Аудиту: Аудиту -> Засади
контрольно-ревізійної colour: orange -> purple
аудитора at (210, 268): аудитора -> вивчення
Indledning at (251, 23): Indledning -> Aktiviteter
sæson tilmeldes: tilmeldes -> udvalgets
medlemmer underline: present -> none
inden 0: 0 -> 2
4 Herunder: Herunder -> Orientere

...

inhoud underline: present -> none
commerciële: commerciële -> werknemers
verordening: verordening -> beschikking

---

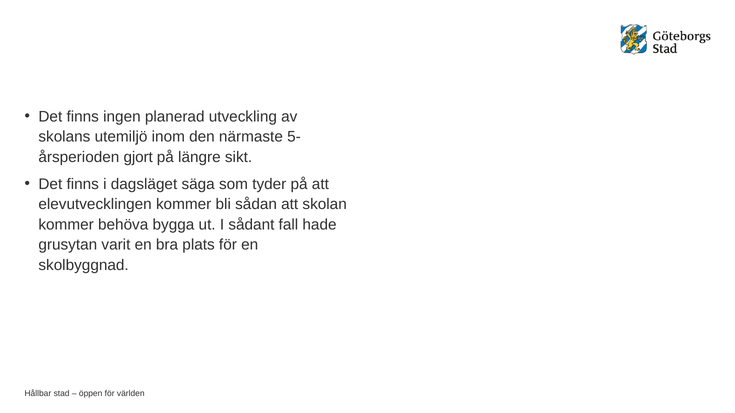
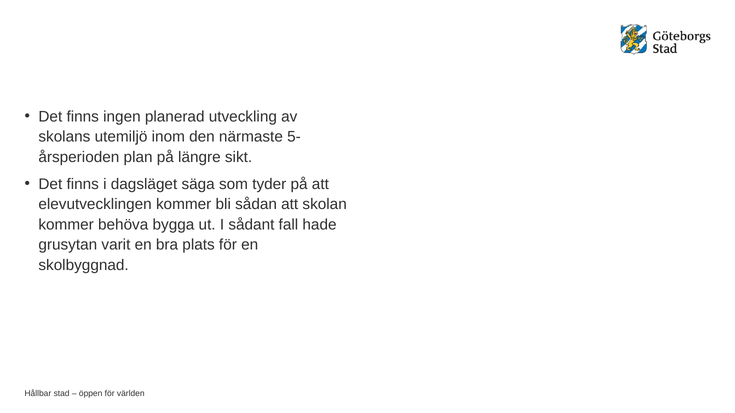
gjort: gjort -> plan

*Given exercise*:
Return every line word for word, starting at the line that contains "Аудиту: Аудиту -> Засади" and ending at the line that contains "4 Herunder: Herunder -> Orientere", with both of those lines included.

*Expected answer*:
Аудиту: Аудиту -> Засади
контрольно-ревізійної colour: orange -> purple
аудитора at (210, 268): аудитора -> вивчення
Indledning at (251, 23): Indledning -> Aktiviteter
sæson tilmeldes: tilmeldes -> udvalgets
medlemmer underline: present -> none
inden 0: 0 -> 2
4 Herunder: Herunder -> Orientere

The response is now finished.